In this talk I will introduce Particle Flow Filters and discuss their properties, including an analytical solution to the fully nonlinear data assimilation problem. Unfortunately, that analytical solution is not practical, for reasons that will be discussed, but via kernel embedding of the flow we can generate algorithms that do work in practise. The resulting technique will be applied to several examples, including high-dimensional and highly nonlinear geophysical systems. The talk will conclude with an outlook into the future.

Data Driven Modeling of Unknown Systems with Deep Neural Networks

Sunday, October 3

9:45 - 10:30 am

We present a framework of predictive modeling of unknown system from measurement data. The method is designed to discover/approximate the unknown evolution operator behind the data. Deep neural network (DNN) is employed to construct such an approximation. Once an accurate DNN model for evolution operator is constructed, it serves as a predictive model for the unknown system and enables us to conduct system analysis. We demonstrate that residual network (ResNet) is particularly suitable for modeling autonomous dynamical systems. Extensions to other types of systems will be discussed, including non-autonomous systems, systems with uncertain parameters, and more importantly, systems with missing variables, as well as partial differential equations (PDEs).

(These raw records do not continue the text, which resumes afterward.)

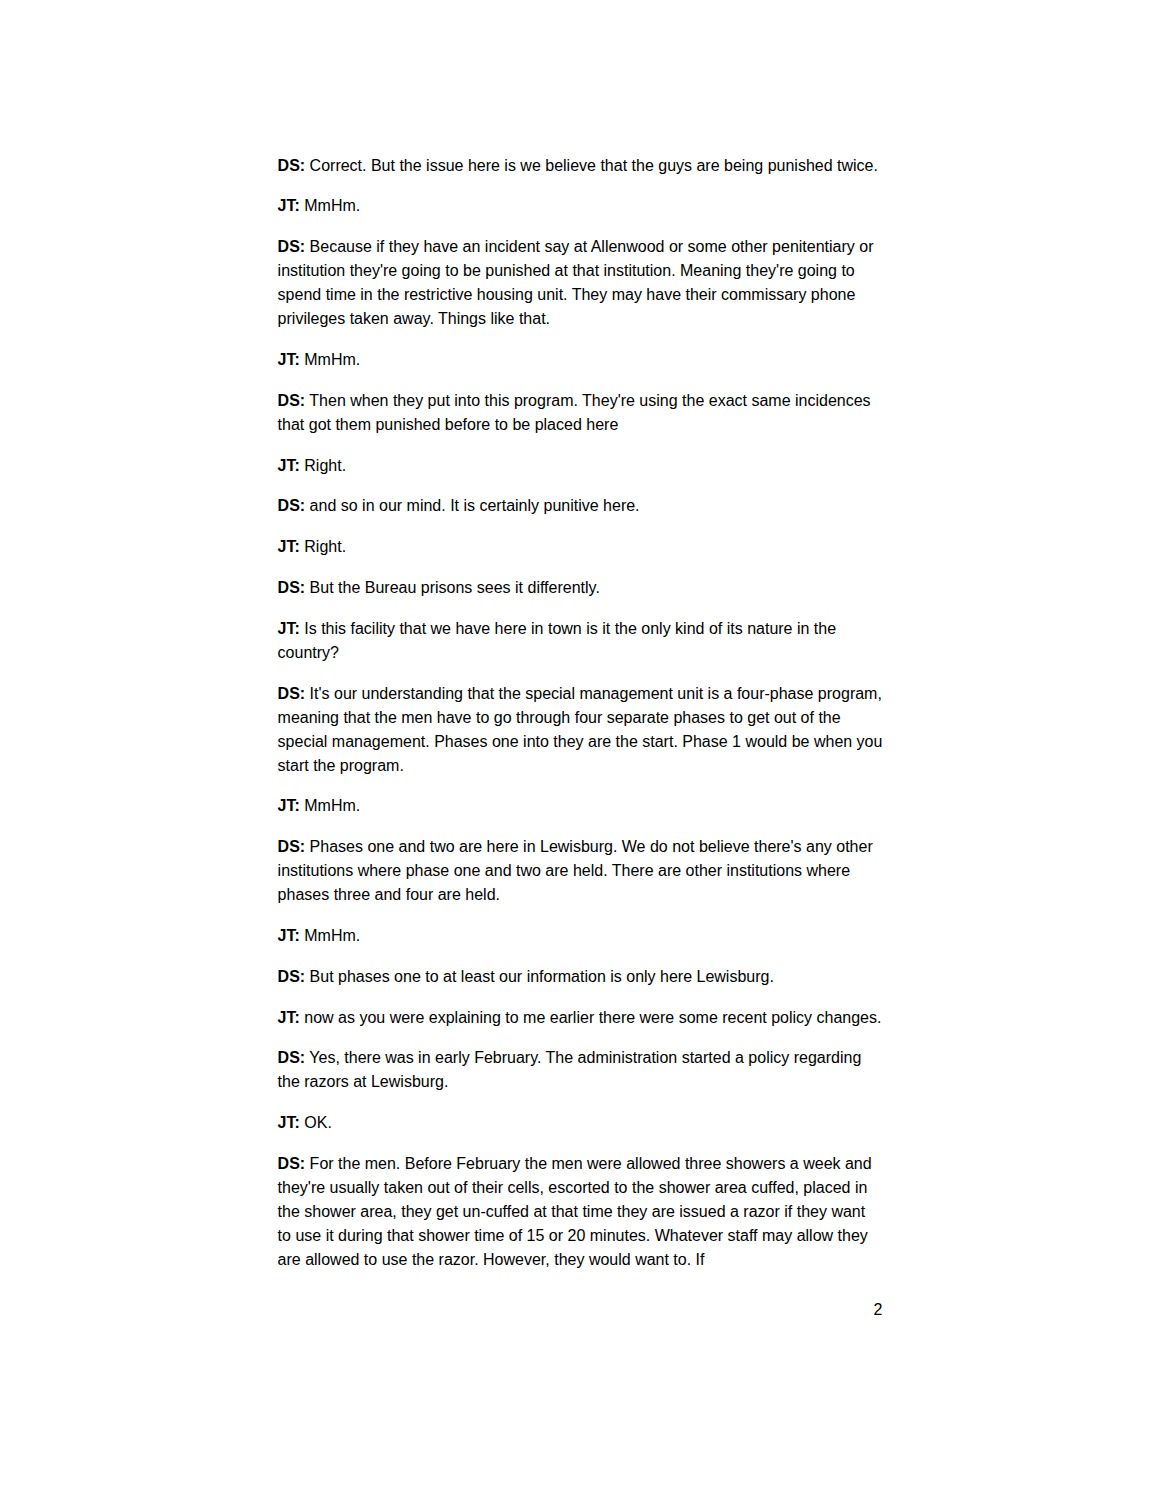DS: Correct. But the issue here is we believe that the guys are being punished twice.
JT: MmHm.
DS: Because if they have an incident say at Allenwood or some other penitentiary or institution they're going to be punished at that institution. Meaning they're going to spend time in the restrictive housing unit. They may have their commissary phone privileges taken away. Things like that.
JT: MmHm.
DS: Then when they put into this program. They're using the exact same incidences that got them punished before to be placed here
JT: Right.
DS: and so in our mind. It is certainly punitive here.
JT: Right.
DS: But the Bureau prisons sees it differently.
JT: Is this facility that we have here in town is it the only kind of its nature in the country?
DS: It's our understanding that the special management unit is a four-phase program, meaning that the men have to go through four separate phases to get out of the special management. Phases one into they are the start. Phase 1 would be when you start the program.
JT: MmHm.
DS: Phases one and two are here in Lewisburg. We do not believe there's any other institutions where phase one and two are held. There are other institutions where phases three and four are held.
JT: MmHm.
DS: But phases one to at least our information is only here Lewisburg.
JT: now as you were explaining to me earlier there were some recent policy changes.
DS: Yes, there was in early February. The administration started a policy regarding the razors at Lewisburg.
JT: OK.
DS: For the men. Before February the men were allowed three showers a week and they're usually taken out of their cells, escorted to the shower area cuffed, placed in the shower area, they get un-cuffed at that time they are issued a razor if they want to use it during that shower time of 15 or 20 minutes. Whatever staff may allow they are allowed to use the razor. However, they would want to. If
2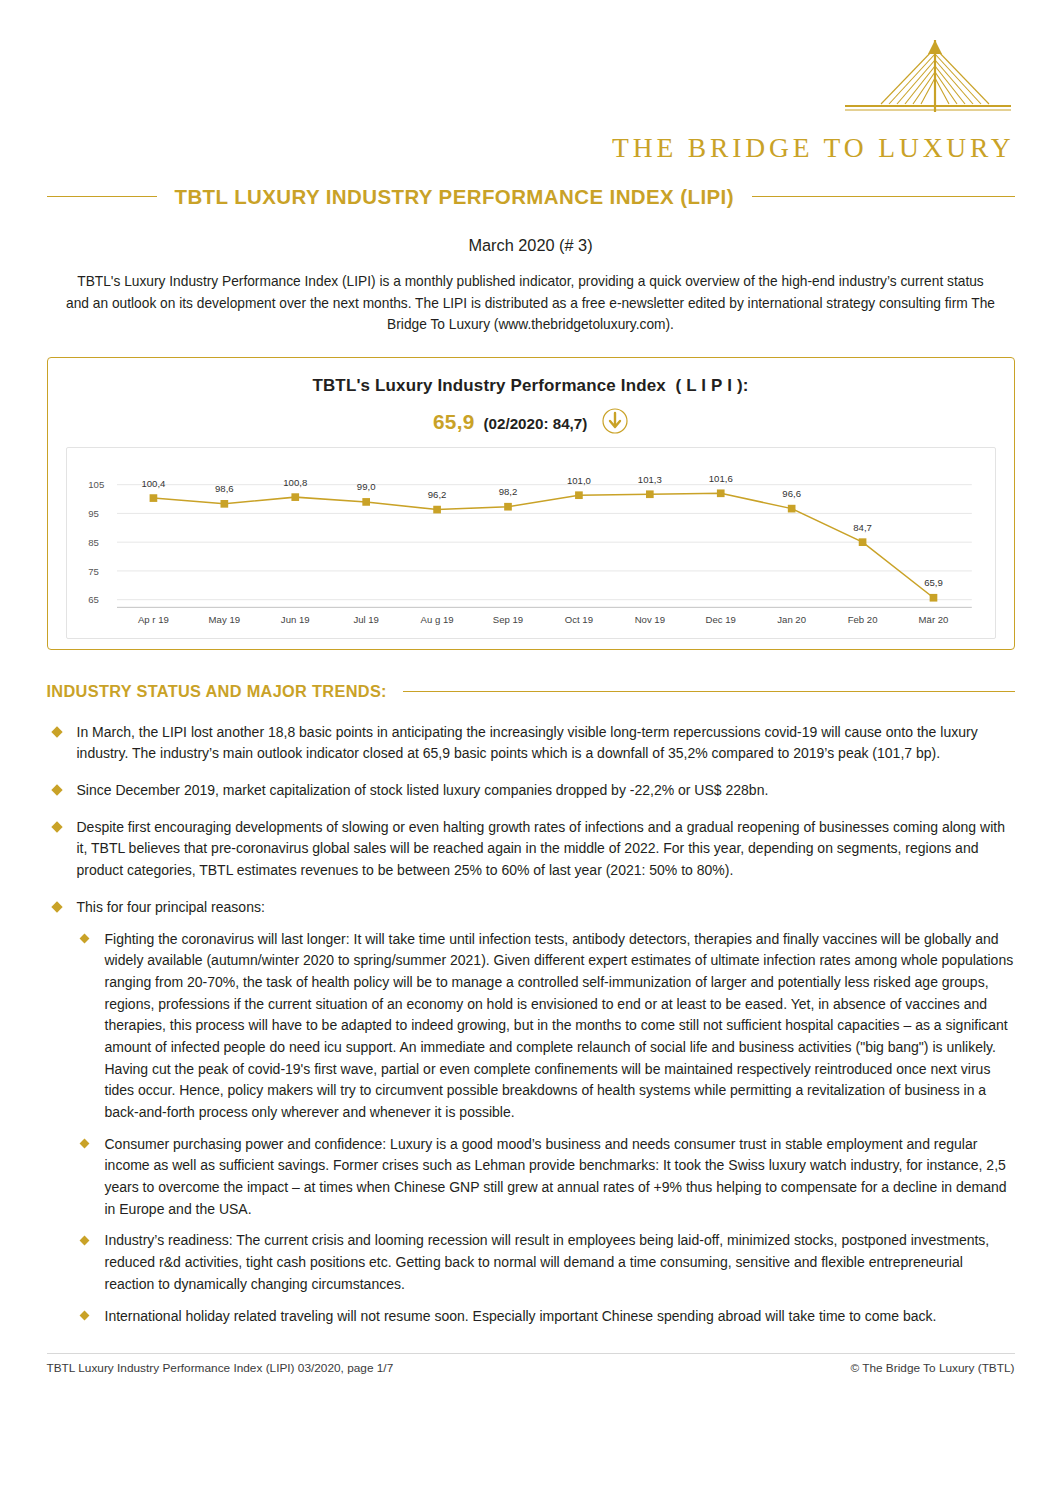THE BRIDGE TO LUXURY
TBTL LUXURY INDUSTRY PERFORMANCE INDEX (LIPI)
March 2020 (# 3)
TBTL's Luxury Industry Performance Index (LIPI) is a monthly published indicator, providing a quick overview of the high-end industry’s current status and an outlook on its development over the next months. The LIPI is distributed as a free e-newsletter edited by international strategy consulting firm The Bridge To Luxury (www.thebridgetoluxury.com).
TBTL's Luxury Industry Performance Index ( L I P I ):
65,9 (02/2020: 84,7)
105 95 85 75 65 100,4 98,6 100,8 99,0 96,2 98,2 101,0 101,3 101,6 96,6 84,7 65,9 Ap r 19 May 19 Jun 19 Jul 19 Au g 19 Sep 19 Oct 19 Nov 19 Dec 19 Jan 20 Feb 20 Mär 20
INDUSTRY STATUS AND MAJOR TRENDS:
In March, the LIPI lost another 18,8 basic points in anticipating the increasingly visible long-term repercussions covid-19 will cause onto the luxury industry. The industry’s main outlook indicator closed at 65,9 basic points which is a downfall of 35,2% compared to 2019’s peak (101,7 bp).
Since December 2019, market capitalization of stock listed luxury companies dropped by -22,2% or US$ 228bn.
Despite first encouraging developments of slowing or even halting growth rates of infections and a gradual reopening of businesses coming along with it, TBTL believes that pre-coronavirus global sales will be reached again in the middle of 2022. For this year, depending on segments, regions and product categories, TBTL estimates revenues to be between 25% to 60% of last year (2021: 50% to 80%).
This for four principal reasons:
Fighting the coronavirus will last longer: It will take time until infection tests, antibody detectors, therapies and finally vaccines will be globally and widely available (autumn/winter 2020 to spring/summer 2021). Given different expert estimates of ultimate infection rates among whole populations ranging from 20-70%, the task of health policy will be to manage a controlled self-immunization of larger and potentially less risked age groups, regions, professions if the current situation of an economy on hold is envisioned to end or at least to be eased. Yet, in absence of vaccines and therapies, this process will have to be adapted to indeed growing, but in the months to come still not sufficient hospital capacities – as a significant amount of infected people do need icu support. An immediate and complete relaunch of social life and business activities ("big bang") is unlikely. Having cut the peak of covid-19's first wave, partial or even complete confinements will be maintained respectively reintroduced once next virus tides occur. Hence, policy makers will try to circumvent possible breakdowns of health systems while permitting a revitalization of business in a back-and-forth process only wherever and whenever it is possible.
Consumer purchasing power and confidence: Luxury is a good mood’s business and needs consumer trust in stable employment and regular income as well as sufficient savings. Former crises such as Lehman provide benchmarks: It took the Swiss luxury watch industry, for instance, 2,5 years to overcome the impact – at times when Chinese GNP still grew at annual rates of +9% thus helping to compensate for a decline in demand in Europe and the USA.
Industry’s readiness: The current crisis and looming recession will result in employees being laid-off, minimized stocks, postponed investments, reduced r&d activities, tight cash positions etc. Getting back to normal will demand a time consuming, sensitive and flexible entrepreneurial reaction to dynamically changing circumstances.
International holiday related traveling will not resume soon. Especially important Chinese spending abroad will take time to come back.
TBTL Luxury Industry Performance Index (LIPI) 03/2020, page 1/7 © The Bridge To Luxury (TBTL)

Finite Element Methods with Discontinuous Approximation

Saturday, October 2

1:35 - 2:20 pm

Finite element methods with discontinuous approximation have been active research areas in the past two decades. Discontinuous finite element methods include interior penalty dis- continuous Galerkin (IPDG) method, local discontinuous Galerkin (LDG) method, hybridizable discontinuous Galerkin (HDG) method, weak Galerkin (WG) method, Hybrid high-order (HHO) method and conforming discontinuous Galerkin (CDG) method. Finite element methods with discontinuous approximations use discontinuous Pk elements (Pk denotes a set of polynomials with degree k or less), while their continuous counterpart conforming finite element methods use continuous Pk element. Since discontinuous Pk element introduces many more degrees of freedom, one would expect higher order of convergence for the finite element methods with discontinuous approximation. However, discontinuous finite element methods have the same convergence rate as the classic finite element method using continuous Pk element in general. Can we develop finite element methods using discontinuous Pk element, that can fully utilize all the unknowns of discontinuous Pk element to achieve higher order of convergence than their continuous counterpart? This is the main the question that we like to answer in this talk.